# Affair24 HILFE



## dieter_w (26 Dezember 2007)

*ACHTUNG: Neues altes Geschäftsmodell der Nutzlosbranche auf Basis des  "Nachbarschaft24"-"Modells":*

Spam-Mail enthält "Werbe"-Link auf [noparse]seitensprung-xxx.com[/noparse], von dort wird weitergeleitet auf [noparse]affair24.net[/noparse]



			
				Mailtext schrieb:
			
		

> Hi Süßer,
> 
> ich würde Dich auch gerne treffen. Silvester bin ich auch
> ganz alleine und es wäre toll, wenn wir das vielleicht
> ...


----------



## Balljunge (26 Dezember 2007)

*AW: VORSICHT: affair24.net / seitensprung-xxx.com*

Die Hauptseite ist Affair24.net (affair24.com leitet nur zu affair24.net). Seitensprung-xxx.com ist z.B. nur eine Domain, wo in einem Frame ein Effili-Link für eine Landingpage von Affair24.net (Seitensprung-im-Netz.net) geladen wird.


----------



## UnfreiwilligerNachbar (26 Januar 2008)

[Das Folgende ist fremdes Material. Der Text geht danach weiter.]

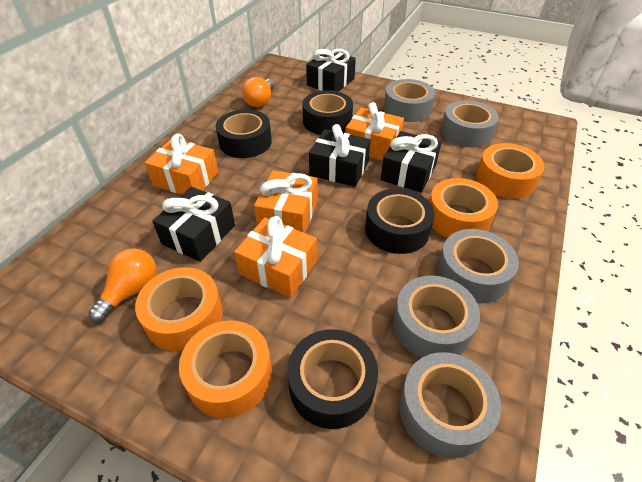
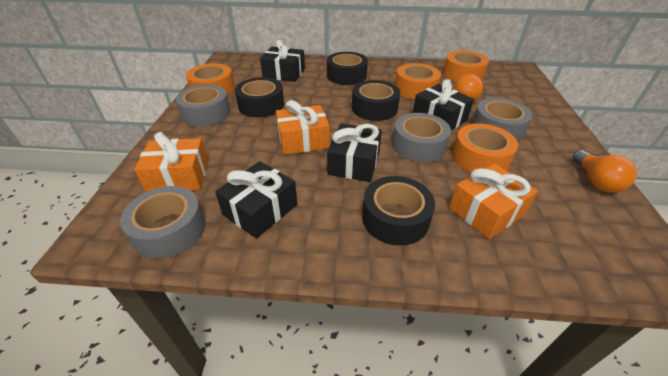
grey tape: 5 -> 4
orange gift: 4 -> 3

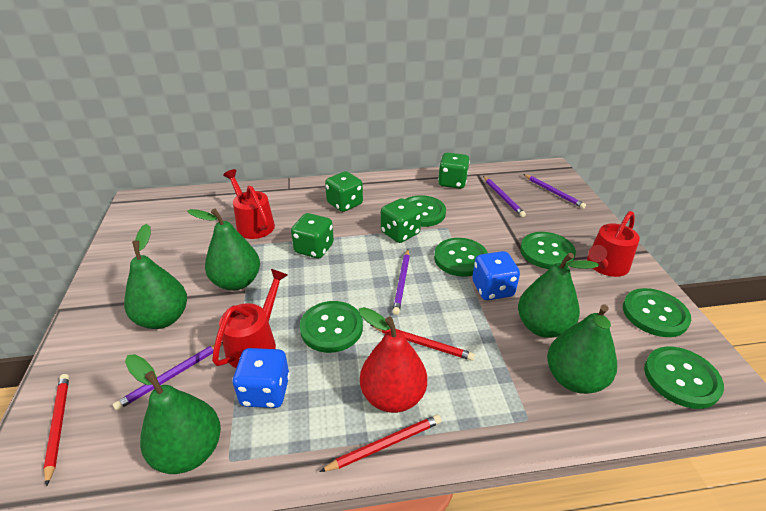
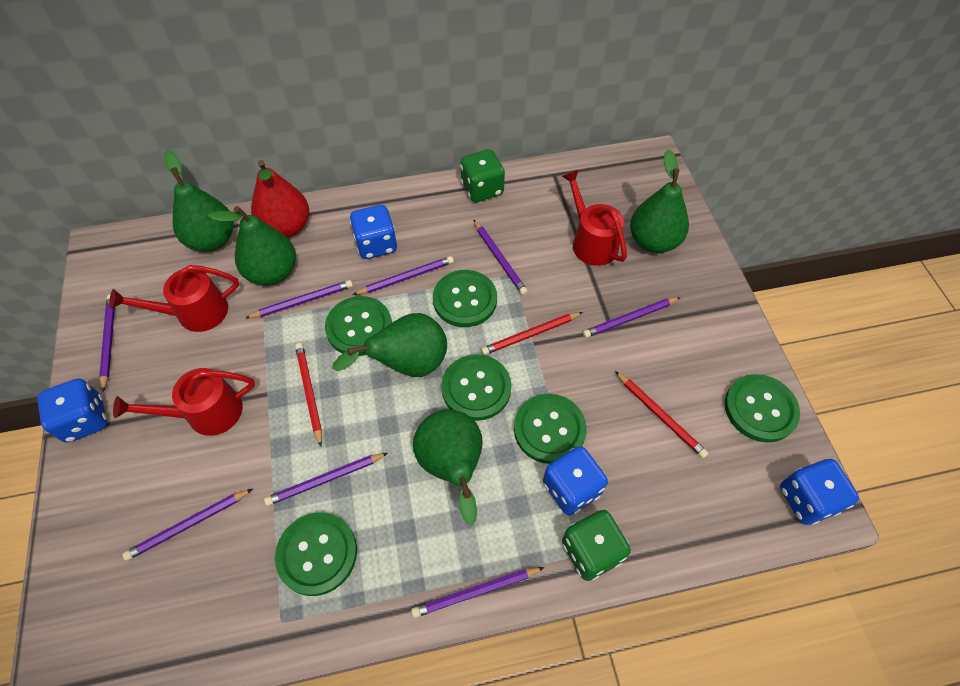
blue dice: 2 -> 4
green dice: 4 -> 2
purple pencil: 4 -> 8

*affair24.net - Ein Surftipp für alle, die mehr als nur Nachbarschaft suchen...*

Nachdem Nachbar sein wohl langsam out ist, weil keiner mehr Bock auf Nachbarschaftsstreitigkeiten hat, wird es Zeit, dass man sich näher kommt...
Und irgendwie scheint man da auch die vertrauten Nachbarn wiederzuentdecken...
Einfach unglaublich...


----------



## RpR1 (6 März 2008)

ich hab heute diese komische Email erhalten und soll jetzt den Betrag von 59,00 € bezahlen!? ich weis das diese Internetseite [......] ist aber ich muss den angebenen Betrag doch nicht wirklich zahlen? vor allem habe ich nicht malmeine richtige addresse oder meinen richtigen Namen angegeben. Die können mir doch eigentlich garnichts anhaben bis auf das die meine IP haben... ? 
Die Internetseite heist [noparse]www.affair24.net[/noparse]
wäre sehr dankbar über jede Hilfe
Danke schonmal im Vorraus.... !



> Sehr geehrter Herr wurst ,
> 
> am 03.01.2008 haben Sie sich mit der IP 80.171.22.50 bei uns registriert.
> 
> ...



_Wort aus rechtlichen Gründen editiert. MOD/BR_


----------



## katzenjens (6 März 2008)

*AW: Affair24 HILFE*

Hallo,

in der Signatur findest Du die Links. Bitte klicken, lesen oder dem komischen Kauz  zuhören und alle Sorgen sollten verflogen sein.

Viele Grüße,
Jens


----------



## Tabbing (6 März 2008)

*AW: Affair24 HILFE*

Affair24.net ist nichts anderes als Nachbarschaft24.net, nur mit anderer Verpackung. Statt in Dubai, ist hier der Briefkasten in der Karibik auf den BVI.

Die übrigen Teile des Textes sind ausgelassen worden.